▶ **PROBLEM TO WORK ON**
Each line below needs to be repeated precisely as it is.
^^^^
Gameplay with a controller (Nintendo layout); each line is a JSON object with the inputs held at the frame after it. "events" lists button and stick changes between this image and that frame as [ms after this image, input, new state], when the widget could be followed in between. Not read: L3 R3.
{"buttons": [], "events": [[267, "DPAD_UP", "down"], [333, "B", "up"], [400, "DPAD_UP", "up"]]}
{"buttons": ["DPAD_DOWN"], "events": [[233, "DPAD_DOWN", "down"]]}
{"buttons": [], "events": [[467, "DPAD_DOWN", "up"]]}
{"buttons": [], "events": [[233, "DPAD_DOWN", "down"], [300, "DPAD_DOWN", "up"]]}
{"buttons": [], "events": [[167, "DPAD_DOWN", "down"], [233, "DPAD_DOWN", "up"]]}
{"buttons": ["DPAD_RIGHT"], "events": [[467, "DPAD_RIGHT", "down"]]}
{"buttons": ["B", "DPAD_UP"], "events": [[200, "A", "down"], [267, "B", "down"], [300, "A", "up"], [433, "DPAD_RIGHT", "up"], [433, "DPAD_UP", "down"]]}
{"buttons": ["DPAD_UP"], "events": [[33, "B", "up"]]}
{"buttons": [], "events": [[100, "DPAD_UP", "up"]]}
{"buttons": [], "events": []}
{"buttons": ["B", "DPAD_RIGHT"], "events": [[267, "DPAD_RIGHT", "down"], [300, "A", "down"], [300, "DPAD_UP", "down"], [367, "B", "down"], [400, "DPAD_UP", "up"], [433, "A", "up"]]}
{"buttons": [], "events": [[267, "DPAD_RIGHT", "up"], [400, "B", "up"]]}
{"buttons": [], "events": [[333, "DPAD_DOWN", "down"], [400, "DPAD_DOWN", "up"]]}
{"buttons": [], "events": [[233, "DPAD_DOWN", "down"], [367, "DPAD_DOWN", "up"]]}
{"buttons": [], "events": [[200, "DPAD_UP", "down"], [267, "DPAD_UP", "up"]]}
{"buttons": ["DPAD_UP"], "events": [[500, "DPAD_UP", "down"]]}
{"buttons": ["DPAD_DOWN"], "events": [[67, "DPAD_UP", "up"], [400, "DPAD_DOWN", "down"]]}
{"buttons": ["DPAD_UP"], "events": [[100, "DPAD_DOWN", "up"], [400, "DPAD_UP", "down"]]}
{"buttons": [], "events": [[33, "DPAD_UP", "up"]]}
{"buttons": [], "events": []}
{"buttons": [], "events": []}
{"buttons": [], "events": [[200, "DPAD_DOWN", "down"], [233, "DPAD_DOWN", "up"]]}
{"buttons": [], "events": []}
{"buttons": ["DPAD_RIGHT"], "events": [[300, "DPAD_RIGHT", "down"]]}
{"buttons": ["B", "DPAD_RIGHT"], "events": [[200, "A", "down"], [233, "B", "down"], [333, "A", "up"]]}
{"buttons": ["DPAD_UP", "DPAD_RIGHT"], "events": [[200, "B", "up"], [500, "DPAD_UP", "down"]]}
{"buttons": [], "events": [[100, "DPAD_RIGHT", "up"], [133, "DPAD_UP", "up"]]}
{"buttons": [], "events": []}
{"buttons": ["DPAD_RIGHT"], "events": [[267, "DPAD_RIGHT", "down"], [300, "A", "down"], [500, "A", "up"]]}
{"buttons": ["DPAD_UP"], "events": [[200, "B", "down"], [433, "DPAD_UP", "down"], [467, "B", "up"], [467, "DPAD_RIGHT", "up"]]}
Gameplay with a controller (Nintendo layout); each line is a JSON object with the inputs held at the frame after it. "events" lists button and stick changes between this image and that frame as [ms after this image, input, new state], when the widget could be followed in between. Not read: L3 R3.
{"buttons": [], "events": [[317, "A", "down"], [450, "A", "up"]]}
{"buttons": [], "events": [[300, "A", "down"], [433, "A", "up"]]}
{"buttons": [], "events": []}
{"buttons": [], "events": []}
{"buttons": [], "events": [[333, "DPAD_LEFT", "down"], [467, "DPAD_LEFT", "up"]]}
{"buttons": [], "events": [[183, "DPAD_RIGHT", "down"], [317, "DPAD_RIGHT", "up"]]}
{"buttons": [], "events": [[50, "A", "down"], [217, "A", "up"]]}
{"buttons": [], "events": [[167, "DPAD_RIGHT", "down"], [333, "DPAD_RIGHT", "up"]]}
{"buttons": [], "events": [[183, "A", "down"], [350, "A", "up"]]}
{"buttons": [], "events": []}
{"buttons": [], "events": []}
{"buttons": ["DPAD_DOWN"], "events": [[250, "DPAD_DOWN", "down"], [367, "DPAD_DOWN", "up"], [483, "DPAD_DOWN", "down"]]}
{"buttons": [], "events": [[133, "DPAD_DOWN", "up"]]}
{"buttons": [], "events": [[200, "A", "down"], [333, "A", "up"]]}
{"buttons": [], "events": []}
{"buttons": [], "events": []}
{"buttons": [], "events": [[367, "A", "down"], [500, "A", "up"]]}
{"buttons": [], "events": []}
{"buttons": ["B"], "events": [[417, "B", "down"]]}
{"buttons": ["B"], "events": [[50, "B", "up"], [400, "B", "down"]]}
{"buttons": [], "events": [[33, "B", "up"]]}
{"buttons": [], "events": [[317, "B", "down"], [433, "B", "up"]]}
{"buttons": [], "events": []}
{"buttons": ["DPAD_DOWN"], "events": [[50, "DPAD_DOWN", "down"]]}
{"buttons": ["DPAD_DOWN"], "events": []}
^^^^
▶ **RESULT**
Gameplay with a controller (Nintendo layout); each line is a JSON object with the inputs held at the frame after it. "events" lists button and stick changes between this image and that frame as [ms after this image, input, new state], when the widget could be followed in between. Not read: L3 R3.
{"buttons": [], "events": [[267, "DPAD_UP", "down"], [333, "B", "up"], [400, "DPAD_UP", "up"]]}
{"buttons": ["DPAD_DOWN"], "events": [[233, "DPAD_DOWN", "down"]]}
{"buttons": [], "events": [[467, "DPAD_DOWN", "up"]]}
{"buttons": [], "events": [[233, "DPAD_DOWN", "down"], [300, "DPAD_DOWN", "up"]]}
{"buttons": [], "events": [[167, "DPAD_DOWN", "down"], [233, "DPAD_DOWN", "up"]]}
{"buttons": ["DPAD_RIGHT"], "events": [[467, "DPAD_RIGHT", "down"]]}
{"buttons": ["B", "DPAD_UP"], "events": [[200, "A", "down"], [267, "B", "down"], [300, "A", "up"], [433, "DPAD_RIGHT", "up"], [433, "DPAD_UP", "down"]]}
{"buttons": ["DPAD_UP"], "events": [[33, "B", "up"]]}
{"buttons": [], "events": [[100, "DPAD_UP", "up"]]}
{"buttons": [], "events": []}
{"buttons": ["B", "DPAD_RIGHT"], "events": [[267, "DPAD_RIGHT", "down"], [300, "A", "down"], [300, "DPAD_UP", "down"], [367, "B", "down"], [400, "DPAD_UP", "up"], [433, "A", "up"]]}
{"buttons": [], "events": [[267, "DPAD_RIGHT", "up"], [400, "B", "up"]]}
{"buttons": [], "events": [[333, "DPAD_DOWN", "down"], [400, "DPAD_DOWN", "up"]]}
{"buttons": [], "events": [[233, "DPAD_DOWN", "down"], [367, "DPAD_DOWN", "up"]]}
{"buttons": [], "events": [[200, "DPAD_UP", "down"], [267, "DPAD_UP", "up"]]}
{"buttons": ["DPAD_UP"], "events": [[500, "DPAD_UP", "down"]]}
{"buttons": ["DPAD_DOWN"], "events": [[67, "DPAD_UP", "up"], [400, "DPAD_DOWN", "down"]]}
{"buttons": ["DPAD_UP"], "events": [[100, "DPAD_DOWN", "up"], [400, "DPAD_UP", "down"]]}
{"buttons": [], "events": [[33, "DPAD_UP", "up"]]}
{"buttons": [], "events": []}
{"buttons": [], "events": []}
{"buttons": [], "events": [[200, "DPAD_DOWN", "down"], [233, "DPAD_DOWN", "up"]]}
{"buttons": [], "events": []}
{"buttons": ["DPAD_RIGHT"], "events": [[300, "DPAD_RIGHT", "down"]]}
{"buttons": ["B", "DPAD_RIGHT"], "events": [[200, "A", "down"], [233, "B", "down"], [333, "A", "up"]]}
{"buttons": ["DPAD_UP", "DPAD_RIGHT"], "events": [[200, "B", "up"], [500, "DPAD_UP", "down"]]}
{"buttons": [], "events": [[100, "DPAD_RIGHT", "up"], [133, "DPAD_UP", "up"]]}
{"buttons": [], "events": []}
{"buttons": ["DPAD_RIGHT"], "events": [[267, "DPAD_RIGHT", "down"], [300, "A", "down"], [500, "A", "up"]]}
{"buttons": ["DPAD_UP"], "events": [[200, "B", "down"], [433, "DPAD_UP", "down"], [467, "B", "up"], [467, "DPAD_RIGHT", "up"]]}
Gameplay with a controller (Nintendo layout); each line is a JSON object with the inputs held at the frame after it. "events" lists button and stick changes between this image and that frame as [ms after this image, input, new state], when the widget could be followed in between. Not read: L3 R3.
{"buttons": [], "events": [[317, "A", "down"], [450, "A", "up"]]}
{"buttons": [], "events": [[300, "A", "down"], [433, "A", "up"]]}
{"buttons": [], "events": []}
{"buttons": [], "events": []}
{"buttons": [], "events": [[333, "DPAD_LEFT", "down"], [467, "DPAD_LEFT", "up"]]}
{"buttons": [], "events": [[183, "DPAD_RIGHT", "down"], [317, "DPAD_RIGHT", "up"]]}
{"buttons": [], "events": [[50, "A", "down"], [217, "A", "up"]]}
{"buttons": [], "events": [[167, "DPAD_RIGHT", "down"], [333, "DPAD_RIGHT", "up"]]}
{"buttons": [], "events": [[183, "A", "down"], [350, "A", "up"]]}
{"buttons": [], "events": []}
{"buttons": [], "events": []}
{"buttons": ["DPAD_DOWN"], "events": [[250, "DPAD_DOWN", "down"], [367, "DPAD_DOWN", "up"], [483, "DPAD_DOWN", "down"]]}
{"buttons": [], "events": [[133, "DPAD_DOWN", "up"]]}
{"buttons": [], "events": [[200, "A", "down"], [333, "A", "up"]]}
{"buttons": [], "events": []}
{"buttons": [], "events": []}
{"buttons": [], "events": [[367, "A", "down"], [500, "A", "up"]]}
{"buttons": [], "events": []}
{"buttons": ["B"], "events": [[417, "B", "down"]]}
{"buttons": ["B"], "events": [[50, "B", "up"], [400, "B", "down"]]}
{"buttons": [], "events": [[33, "B", "up"]]}
{"buttons": [], "events": [[317, "B", "down"], [433, "B", "up"]]}
{"buttons": [], "events": []}
{"buttons": ["DPAD_DOWN"], "events": [[50, "DPAD_DOWN", "down"]]}
{"buttons": ["DPAD_DOWN"], "events": []}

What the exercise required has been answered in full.